I'd like to see it back myself. It shouldn't be a special character, just something that counts as a lord choice which you can only have one of. You should be able to specialize what kind of upgrades it gets, some of them should enhance nearby troops. It needs to have solid mechanical differences to greater daemons etc. Great concept and model.


----------



## squeek (Jun 8, 2008)

Hell yes!  The Verminlord was one of my favourite models (and background character fluff) from the entire Warhammer range at the time. I didn't much like Skaven, but I almost would have got the army just for him. I am pleased to see the Doomwheel is back on the cards too, with the Verminlord they really made the Skaven stand out and added a lot of interest I thought.


----------



## Dafistofmork (Jan 9, 2009)

in the fantasy deamons army book, there is mention of thanqual (the grey seer SC) trying to summon one, and summoning skarbrand instead. so my guess is, yes its back.


----------



## NagashKhemmler (Apr 28, 2009)

That sounds awesome, I'll have to strip mine down and repaint it . I always felt it added a unique flavour to the skaven, although like all 'special' characters (although he isn't technically...) should be used sparingly. He added an interesting dynamic to the skaven force in my opinion.


----------



## Vaz (Mar 19, 2008)

I have some noos over the Vermin Lord.

It's gonna be back in a big way apparently - as an Avatar of the Horned Rat. Apparently it's a Lord Choice, with the stats equivalent to a Greater Daemon of Khorne tooled up. It is a Level 2 Spell Caster, knowing all of the Skaven Lore spells. Main thing though. 

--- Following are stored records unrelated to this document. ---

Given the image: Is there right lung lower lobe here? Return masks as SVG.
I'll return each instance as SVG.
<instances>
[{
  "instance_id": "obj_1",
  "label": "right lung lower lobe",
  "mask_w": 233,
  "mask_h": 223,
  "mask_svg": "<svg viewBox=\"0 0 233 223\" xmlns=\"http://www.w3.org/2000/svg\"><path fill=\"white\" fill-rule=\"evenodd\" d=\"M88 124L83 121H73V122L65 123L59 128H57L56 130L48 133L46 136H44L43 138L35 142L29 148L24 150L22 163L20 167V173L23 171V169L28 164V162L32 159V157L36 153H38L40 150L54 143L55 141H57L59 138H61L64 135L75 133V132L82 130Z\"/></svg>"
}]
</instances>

He isn't a special character.

However, with the points, he's going to be prohibitive to have more than one of - you'll probably only be able to field 2-300 Skaven Slaves, otherwise. Also it stops you from fielding a Grey Seer in 2000-2999 limit games, which have access to hugely powerful magic (equivalent to what the Nurgle and Tzeentchian Lores are for Mortals and Daemons). Warlords just don't have a place, other than for making Stormvermin a core choice (which get Halberds and Str 5).

This is from my usual source, but again, no ETA. However, there's not any news he's had yet on Beasts, so the idea that they are being used to counter the Lizardmen and coming out in Novermber/December. No news on Doom Wheel, although there is a hint he dropped over Vilebroth Null, and his 'Cauldron of a Thousand Poxes', fit for all those who like Gotrek and Felix (but no Skaven Driven Steam Tanks, unfortunately).


----------



## Dafistofmork (Jan 9, 2009)

Vaz said:


> (but no Skaven Driven Steam Tanks, unfortunately).


bugger. that would be fun.


----------